One command to run everything:

Text
version: '3.8'
services:  
  database: 
    container_name: app-database
    image: postgis/postgis
    environment:
      POSTGRES_USER: postgres
      POSTGRES_PASSWORD: postgres
      POSTGRES_DB: postgres
    restart: unless-stopped
    volumes:
      - database-data:/var/lib/postgresql/data

  backend:
    container_name: app-backend
    build: 
      context: ./backend
      dockerfile: Dockerfile
      args:
        NODE_ENV: development
        DATABASE_URL: postgres://postgres:postgres@database:5432/mydb?schema=public&connect_timeout=300
        JWT_SECRET: randomsecret
        PORT: 8000
    ports:
      - "8000:8000"
    depends_on:
      - database
    links:
      - database
    restart: unless-stopped

  frontend:
    container_name: app-frontend
    build: 
      context: ./frontend
      dockerfile: Dockerfile
      args:
        NODE_ENV: production
        PORT: 3000
        REACT_APP_API_URL: http://backend:8000
    depends_on:
      - backend
    links:
      - backend
    ports:
      - "3000:3000"
    restart: unless-stopped
volumes:
  database-data:

The Trade-Offs

PostGIS vs. application-level distance calculation. PostGIS handles geospatial math in the database, which is fast and correct (it accounts for Earth's curvature). Calculating distances in application code is error-prone and doesn't scale — you'd need to load all chambers into memory.
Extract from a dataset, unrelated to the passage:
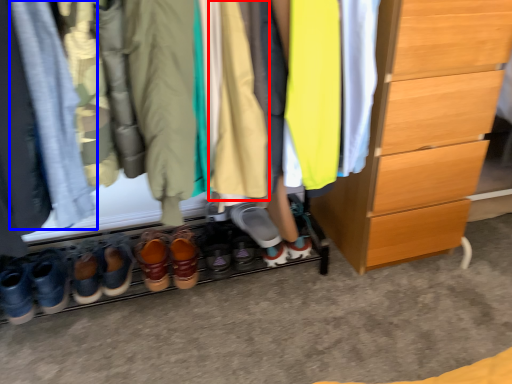
Question: Which object appears closest to the camera in this image, clothing (highlighted by a red box) or clothing (highlighted by a blue box)?

Choices:
 (A) clothing
 (B) clothing

Answer: (B)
PostGIS is the right tool here.

CQRS vs. simple CRUD. CQRS adds complexity — separate read and write models, eventual consistency concerns. But for this system, reads (geospatial queries with capacity filters) and writes (new customer orders) have fundamentally different optimization needs. CQRS made the read path fast without complicating the write path.

Capacity management: optimistic vs. pessimistic locking. Two sales reps assigning the last capacity slot simultaneously is a real race condition. I used pessimistic locking (database-level locks on capacity updates) because the cost of over-allocation is high — it means promising a customer service you can't deliver.